Westminster Policy News & Legislative Analysis

Royal visit to The Passage: how England funds homelessness

Prince William took his 12-year-old son, Prince George, to The Passage in Westminster on 16 December to help prepare a Christmas lunch, with George signing the visitors’ book on the same page used by Princess Diana in 1993. The Passage reports it supported 3,007 people between April 2024 and March 2025, while William has been its Royal Patron since 2019.

England’s legal framework is anchored in the Homelessness Reduction Act 2017. Councils must work with anyone homeless or threatened with homelessness within 56 days, through statutory prevention and relief duties set out in the Code of Guidance. A ‘duty to refer’ requires specified public bodies, including prisons, hospitals and Jobcentres, to notify a local housing authority (with consent) when a service user is at risk.

Official estimates show 4,667 people sleeping rough on a single night in autumn 2024, a 20% rise year on year. Nearly half were in London and the South East, with the largest regional increase in London. Alongside the annual snapshot, DLUHC now publishes a monthly rough sleeping data framework to track whether rough sleeping is prevented, and where it occurs whether it is rare, brief and non‑recurring.

Temporary accommodation use continues to set records. On 31 March 2025 there were 131,140 households in temporary accommodation in England, including an estimated 169,050 children. London recorded 19.9 households in temporary accommodation per 1,000 households, compared with 2.8 per 1,000 in the rest of England.

Funding streams are significant and multi‑year. For 2025/26 the Homelessness Prevention Grant totals £694.17m following top‑ups announced in October and December 2025, with a new requirement that 49% of each allocation is spent on prevention, relief and staffing rather than temporary accommodation. Winter pressures allocations in early 2025 added further support, complementing the Rough Sleeping Initiative, accommodation programmes and treatment grants set out in the government’s Ending Rough Sleeping strategy.

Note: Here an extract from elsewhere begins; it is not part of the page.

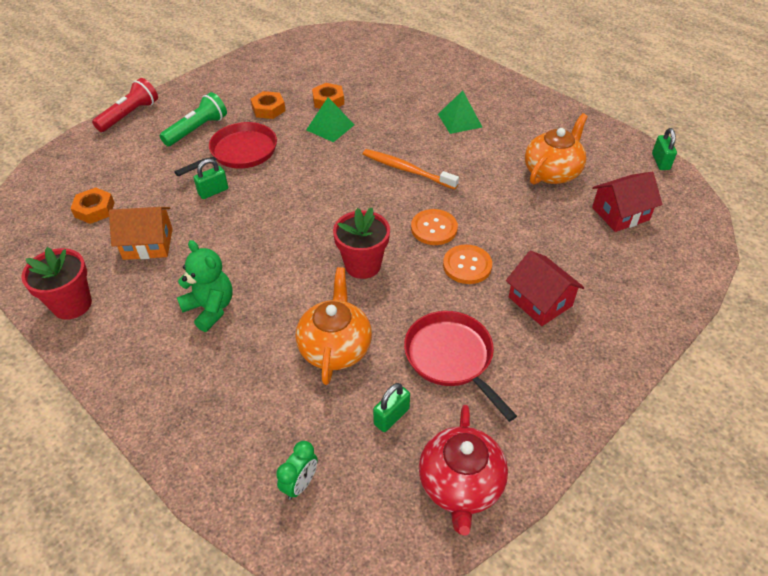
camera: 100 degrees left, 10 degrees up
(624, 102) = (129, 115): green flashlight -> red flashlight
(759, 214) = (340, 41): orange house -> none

What councils fund under prevention varies by case. DLUHC’s statistics show prevention activity ranges from negotiation with landlords to short‑term financial help to reduce arrears so households can remain in their home; in the first quarter of 2025 this enabled 6,710 households to stay put.

Prince William’s Homewards programme is a parallel, philanthropic effort testing localised prevention at scale over five years across six locations: Aberdeen; Bournemouth, Christchurch and Poole; Lambeth; Newport; Northern Ireland; and Sheffield. Each location can access up to £500,000 in seed funding managed by Homeless Link and is supported by a dedicated local lead. Evaluation is being delivered by Ipsos UK, Renaisi and Groundswell to share learning nationally.

Measuring impact is central to both government and philanthropy. DLUHC’s rough sleeping data framework sets eight indicators covering prevention, rarity, brevity and non‑recurrence, developed with the Centre for Homelessness Impact. Practitioners can also use the Centre’s evidence standards to judge the strength and cost‑effectiveness of interventions.

Charities act as key delivery partners. The Passage’s ‘No Night Out’ scheme aims to secure emergency accommodation for people at risk of a first night on the streets, while its dedicated team supports survivors of modern slavery who are homeless or at risk. Westminster Abbey and others have recently backed this prevention work.

The policy environment will shift again in 2026. The Renters’ Rights Act 2025 abolishes section 21 ‘no‑fault’ evictions from 1 May 2026 as a new periodic tenancy regime starts, with investigatory powers for councils commencing on 27 December 2025. DLUHC has also consulted on funding arrangements for the Homelessness Prevention Grant from 2026/27. Delivery teams should plan staffing, enforcement and tenancy sustainment pathways against these timetables.